Exercise
How many lines in the records contain the string "koji"? Case matters, so give only the number.

Records for the task

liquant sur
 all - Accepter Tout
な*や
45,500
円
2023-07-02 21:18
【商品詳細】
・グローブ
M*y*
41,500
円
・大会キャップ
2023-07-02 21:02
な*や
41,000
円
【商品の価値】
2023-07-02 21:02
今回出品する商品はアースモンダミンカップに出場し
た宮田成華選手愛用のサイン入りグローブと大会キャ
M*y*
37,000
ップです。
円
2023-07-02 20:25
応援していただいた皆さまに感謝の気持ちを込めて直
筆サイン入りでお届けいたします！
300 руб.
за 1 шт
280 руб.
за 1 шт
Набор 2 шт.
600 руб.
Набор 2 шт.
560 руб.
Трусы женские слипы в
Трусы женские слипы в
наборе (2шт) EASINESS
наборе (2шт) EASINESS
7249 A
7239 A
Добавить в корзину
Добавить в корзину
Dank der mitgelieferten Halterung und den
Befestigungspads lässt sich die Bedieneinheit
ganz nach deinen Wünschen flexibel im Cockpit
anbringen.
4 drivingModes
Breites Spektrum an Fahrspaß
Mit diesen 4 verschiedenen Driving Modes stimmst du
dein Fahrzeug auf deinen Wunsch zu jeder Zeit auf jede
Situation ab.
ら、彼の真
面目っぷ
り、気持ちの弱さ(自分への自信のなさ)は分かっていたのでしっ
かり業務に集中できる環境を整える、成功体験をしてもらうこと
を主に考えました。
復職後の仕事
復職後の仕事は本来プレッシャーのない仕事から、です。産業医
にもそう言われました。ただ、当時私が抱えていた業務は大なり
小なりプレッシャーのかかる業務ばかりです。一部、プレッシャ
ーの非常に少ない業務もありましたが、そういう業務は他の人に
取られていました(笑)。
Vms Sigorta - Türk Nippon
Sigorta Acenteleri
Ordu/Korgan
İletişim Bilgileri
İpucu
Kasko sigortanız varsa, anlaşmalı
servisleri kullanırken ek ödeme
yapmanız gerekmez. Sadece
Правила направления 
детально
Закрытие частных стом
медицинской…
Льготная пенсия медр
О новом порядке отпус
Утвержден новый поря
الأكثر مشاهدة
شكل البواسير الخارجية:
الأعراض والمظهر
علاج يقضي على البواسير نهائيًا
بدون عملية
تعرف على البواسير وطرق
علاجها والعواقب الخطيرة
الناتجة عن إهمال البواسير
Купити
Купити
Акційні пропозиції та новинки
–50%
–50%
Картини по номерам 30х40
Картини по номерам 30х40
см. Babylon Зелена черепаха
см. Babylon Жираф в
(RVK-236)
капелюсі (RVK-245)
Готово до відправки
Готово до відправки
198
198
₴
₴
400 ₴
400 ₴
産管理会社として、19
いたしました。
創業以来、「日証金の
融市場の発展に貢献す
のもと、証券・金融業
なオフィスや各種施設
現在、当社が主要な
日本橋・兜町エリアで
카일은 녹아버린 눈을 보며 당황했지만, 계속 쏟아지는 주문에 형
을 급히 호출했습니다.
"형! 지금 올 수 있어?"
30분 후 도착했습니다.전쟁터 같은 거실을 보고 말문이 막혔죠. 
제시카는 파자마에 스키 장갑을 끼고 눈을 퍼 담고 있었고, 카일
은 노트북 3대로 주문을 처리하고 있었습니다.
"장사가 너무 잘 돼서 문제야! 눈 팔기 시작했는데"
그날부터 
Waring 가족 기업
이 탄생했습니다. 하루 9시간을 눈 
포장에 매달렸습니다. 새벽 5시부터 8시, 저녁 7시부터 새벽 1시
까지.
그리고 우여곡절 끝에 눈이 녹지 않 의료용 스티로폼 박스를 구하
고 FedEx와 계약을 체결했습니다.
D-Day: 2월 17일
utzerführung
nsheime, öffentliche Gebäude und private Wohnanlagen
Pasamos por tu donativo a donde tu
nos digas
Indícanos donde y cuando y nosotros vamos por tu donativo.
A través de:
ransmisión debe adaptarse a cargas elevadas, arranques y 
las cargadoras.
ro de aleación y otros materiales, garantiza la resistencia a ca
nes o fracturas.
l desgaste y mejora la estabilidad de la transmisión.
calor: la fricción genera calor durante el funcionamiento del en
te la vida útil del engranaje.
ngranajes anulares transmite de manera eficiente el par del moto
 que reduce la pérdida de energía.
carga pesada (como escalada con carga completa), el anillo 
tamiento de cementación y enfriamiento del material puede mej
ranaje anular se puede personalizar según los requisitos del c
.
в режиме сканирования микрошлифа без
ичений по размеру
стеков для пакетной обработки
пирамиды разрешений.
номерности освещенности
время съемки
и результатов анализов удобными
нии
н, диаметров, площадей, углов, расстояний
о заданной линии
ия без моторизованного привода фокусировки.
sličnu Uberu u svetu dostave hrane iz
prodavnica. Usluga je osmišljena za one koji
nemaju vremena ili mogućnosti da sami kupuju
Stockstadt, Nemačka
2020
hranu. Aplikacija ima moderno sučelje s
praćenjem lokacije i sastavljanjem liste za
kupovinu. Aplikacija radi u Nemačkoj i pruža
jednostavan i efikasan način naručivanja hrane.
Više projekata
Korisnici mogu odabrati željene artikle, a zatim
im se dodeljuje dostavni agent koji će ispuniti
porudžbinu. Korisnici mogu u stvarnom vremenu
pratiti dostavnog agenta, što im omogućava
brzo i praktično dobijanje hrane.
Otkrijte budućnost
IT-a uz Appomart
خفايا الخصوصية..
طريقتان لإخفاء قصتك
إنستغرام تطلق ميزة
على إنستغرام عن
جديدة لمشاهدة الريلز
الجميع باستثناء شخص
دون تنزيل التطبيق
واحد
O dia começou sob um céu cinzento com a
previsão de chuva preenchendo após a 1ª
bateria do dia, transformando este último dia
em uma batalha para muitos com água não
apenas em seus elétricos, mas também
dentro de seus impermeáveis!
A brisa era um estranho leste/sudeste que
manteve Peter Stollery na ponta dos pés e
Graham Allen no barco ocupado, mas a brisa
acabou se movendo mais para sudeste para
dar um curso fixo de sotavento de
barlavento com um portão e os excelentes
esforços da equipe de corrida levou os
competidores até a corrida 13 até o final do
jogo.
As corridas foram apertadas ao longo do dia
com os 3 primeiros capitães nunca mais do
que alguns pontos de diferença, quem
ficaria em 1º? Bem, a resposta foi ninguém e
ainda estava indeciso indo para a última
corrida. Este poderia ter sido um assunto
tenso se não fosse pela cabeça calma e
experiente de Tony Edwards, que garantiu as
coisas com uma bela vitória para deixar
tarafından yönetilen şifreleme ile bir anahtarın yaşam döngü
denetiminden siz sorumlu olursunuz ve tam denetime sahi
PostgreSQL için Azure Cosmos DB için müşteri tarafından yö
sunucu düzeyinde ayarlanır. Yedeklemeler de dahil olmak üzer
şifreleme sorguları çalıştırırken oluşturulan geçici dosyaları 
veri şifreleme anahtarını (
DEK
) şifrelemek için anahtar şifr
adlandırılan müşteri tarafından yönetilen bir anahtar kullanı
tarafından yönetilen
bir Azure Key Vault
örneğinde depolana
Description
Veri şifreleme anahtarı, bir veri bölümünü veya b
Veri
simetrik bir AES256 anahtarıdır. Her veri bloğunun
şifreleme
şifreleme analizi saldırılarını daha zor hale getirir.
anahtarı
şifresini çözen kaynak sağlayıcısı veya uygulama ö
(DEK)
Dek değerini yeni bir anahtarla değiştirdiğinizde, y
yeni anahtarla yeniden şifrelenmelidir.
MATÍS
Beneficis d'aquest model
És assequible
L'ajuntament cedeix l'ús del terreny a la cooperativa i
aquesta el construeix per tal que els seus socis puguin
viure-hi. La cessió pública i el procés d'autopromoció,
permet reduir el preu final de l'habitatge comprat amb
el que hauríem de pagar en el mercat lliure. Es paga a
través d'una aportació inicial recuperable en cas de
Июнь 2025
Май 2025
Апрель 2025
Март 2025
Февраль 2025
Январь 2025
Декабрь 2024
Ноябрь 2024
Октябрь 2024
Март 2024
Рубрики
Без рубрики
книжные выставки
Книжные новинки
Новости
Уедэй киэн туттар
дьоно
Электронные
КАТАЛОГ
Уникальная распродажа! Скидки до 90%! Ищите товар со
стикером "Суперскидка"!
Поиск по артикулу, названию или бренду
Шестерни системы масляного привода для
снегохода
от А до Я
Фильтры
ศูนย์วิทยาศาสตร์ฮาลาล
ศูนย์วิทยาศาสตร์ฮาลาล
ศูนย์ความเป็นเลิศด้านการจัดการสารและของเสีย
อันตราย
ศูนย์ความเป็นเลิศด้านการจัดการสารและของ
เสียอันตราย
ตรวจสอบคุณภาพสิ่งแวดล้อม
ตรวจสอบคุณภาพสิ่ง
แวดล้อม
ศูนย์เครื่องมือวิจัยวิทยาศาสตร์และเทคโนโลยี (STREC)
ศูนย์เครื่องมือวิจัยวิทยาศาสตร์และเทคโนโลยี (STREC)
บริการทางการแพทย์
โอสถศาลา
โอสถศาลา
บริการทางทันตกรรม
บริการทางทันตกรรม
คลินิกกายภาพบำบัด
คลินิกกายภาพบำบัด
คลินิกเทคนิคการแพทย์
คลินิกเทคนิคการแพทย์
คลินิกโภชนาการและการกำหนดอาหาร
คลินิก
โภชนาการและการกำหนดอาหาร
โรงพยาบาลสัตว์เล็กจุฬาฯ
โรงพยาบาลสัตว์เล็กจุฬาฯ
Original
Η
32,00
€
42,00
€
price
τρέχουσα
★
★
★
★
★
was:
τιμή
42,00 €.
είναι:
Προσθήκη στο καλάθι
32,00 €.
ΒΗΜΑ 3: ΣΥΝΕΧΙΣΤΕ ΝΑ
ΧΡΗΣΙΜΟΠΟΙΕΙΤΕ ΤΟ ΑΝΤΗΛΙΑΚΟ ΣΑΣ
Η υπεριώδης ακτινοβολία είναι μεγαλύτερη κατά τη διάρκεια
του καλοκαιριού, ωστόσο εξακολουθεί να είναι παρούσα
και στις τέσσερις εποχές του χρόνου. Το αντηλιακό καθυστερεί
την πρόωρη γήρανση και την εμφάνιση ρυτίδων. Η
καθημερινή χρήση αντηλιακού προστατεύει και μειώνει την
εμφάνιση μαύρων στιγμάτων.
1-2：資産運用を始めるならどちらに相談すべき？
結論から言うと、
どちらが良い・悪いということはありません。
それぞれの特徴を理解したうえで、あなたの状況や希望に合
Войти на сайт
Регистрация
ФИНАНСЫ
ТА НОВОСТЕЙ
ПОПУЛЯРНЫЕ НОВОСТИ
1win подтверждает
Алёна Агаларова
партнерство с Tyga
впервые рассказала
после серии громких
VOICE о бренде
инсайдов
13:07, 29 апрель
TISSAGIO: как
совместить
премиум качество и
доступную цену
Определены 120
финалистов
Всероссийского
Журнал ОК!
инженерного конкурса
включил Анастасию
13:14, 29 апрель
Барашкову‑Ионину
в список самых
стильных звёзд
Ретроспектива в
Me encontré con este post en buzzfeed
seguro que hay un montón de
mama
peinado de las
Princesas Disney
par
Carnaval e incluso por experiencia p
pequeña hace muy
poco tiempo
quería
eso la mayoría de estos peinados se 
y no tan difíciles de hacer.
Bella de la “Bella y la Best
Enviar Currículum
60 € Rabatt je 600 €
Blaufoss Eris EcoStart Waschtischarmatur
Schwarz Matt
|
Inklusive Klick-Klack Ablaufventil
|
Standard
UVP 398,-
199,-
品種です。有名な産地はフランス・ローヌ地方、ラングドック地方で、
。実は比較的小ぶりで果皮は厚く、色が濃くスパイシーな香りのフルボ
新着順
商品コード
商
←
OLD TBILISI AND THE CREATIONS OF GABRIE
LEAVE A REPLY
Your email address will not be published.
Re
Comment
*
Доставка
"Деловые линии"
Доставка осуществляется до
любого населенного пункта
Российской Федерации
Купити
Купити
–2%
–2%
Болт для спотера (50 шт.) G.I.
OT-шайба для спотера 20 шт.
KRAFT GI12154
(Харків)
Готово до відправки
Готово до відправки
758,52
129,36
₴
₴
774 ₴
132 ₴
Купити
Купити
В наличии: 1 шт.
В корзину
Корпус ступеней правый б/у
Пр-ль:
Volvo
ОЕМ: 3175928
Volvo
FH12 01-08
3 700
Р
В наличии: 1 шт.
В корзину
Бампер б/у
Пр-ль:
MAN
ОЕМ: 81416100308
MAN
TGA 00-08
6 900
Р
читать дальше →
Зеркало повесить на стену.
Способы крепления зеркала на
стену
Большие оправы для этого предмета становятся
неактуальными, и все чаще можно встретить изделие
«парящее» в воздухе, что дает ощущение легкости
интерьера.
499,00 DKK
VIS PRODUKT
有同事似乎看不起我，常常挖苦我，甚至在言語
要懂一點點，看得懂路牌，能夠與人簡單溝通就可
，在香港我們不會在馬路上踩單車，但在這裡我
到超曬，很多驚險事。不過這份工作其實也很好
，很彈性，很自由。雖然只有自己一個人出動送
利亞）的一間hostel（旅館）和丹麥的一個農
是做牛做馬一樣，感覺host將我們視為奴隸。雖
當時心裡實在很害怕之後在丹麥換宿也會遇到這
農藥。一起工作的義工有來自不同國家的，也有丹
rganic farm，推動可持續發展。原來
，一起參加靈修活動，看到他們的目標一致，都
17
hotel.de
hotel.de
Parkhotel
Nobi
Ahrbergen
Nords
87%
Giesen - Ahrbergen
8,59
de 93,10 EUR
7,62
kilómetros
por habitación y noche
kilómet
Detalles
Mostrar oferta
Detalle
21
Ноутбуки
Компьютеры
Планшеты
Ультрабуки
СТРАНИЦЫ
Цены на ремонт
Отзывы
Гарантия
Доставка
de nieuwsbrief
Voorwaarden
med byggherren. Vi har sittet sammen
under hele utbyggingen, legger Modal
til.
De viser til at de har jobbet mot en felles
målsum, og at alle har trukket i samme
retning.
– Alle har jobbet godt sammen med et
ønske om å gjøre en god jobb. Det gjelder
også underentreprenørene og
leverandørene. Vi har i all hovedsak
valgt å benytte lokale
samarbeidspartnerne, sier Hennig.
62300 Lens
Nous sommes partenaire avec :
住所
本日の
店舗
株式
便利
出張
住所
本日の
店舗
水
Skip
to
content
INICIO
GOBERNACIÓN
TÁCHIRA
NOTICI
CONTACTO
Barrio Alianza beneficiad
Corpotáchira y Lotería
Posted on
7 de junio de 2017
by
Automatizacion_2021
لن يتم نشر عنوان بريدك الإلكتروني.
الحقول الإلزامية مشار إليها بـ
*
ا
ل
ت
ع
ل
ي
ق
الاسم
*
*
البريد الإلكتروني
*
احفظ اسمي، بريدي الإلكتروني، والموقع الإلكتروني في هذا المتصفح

The answer
2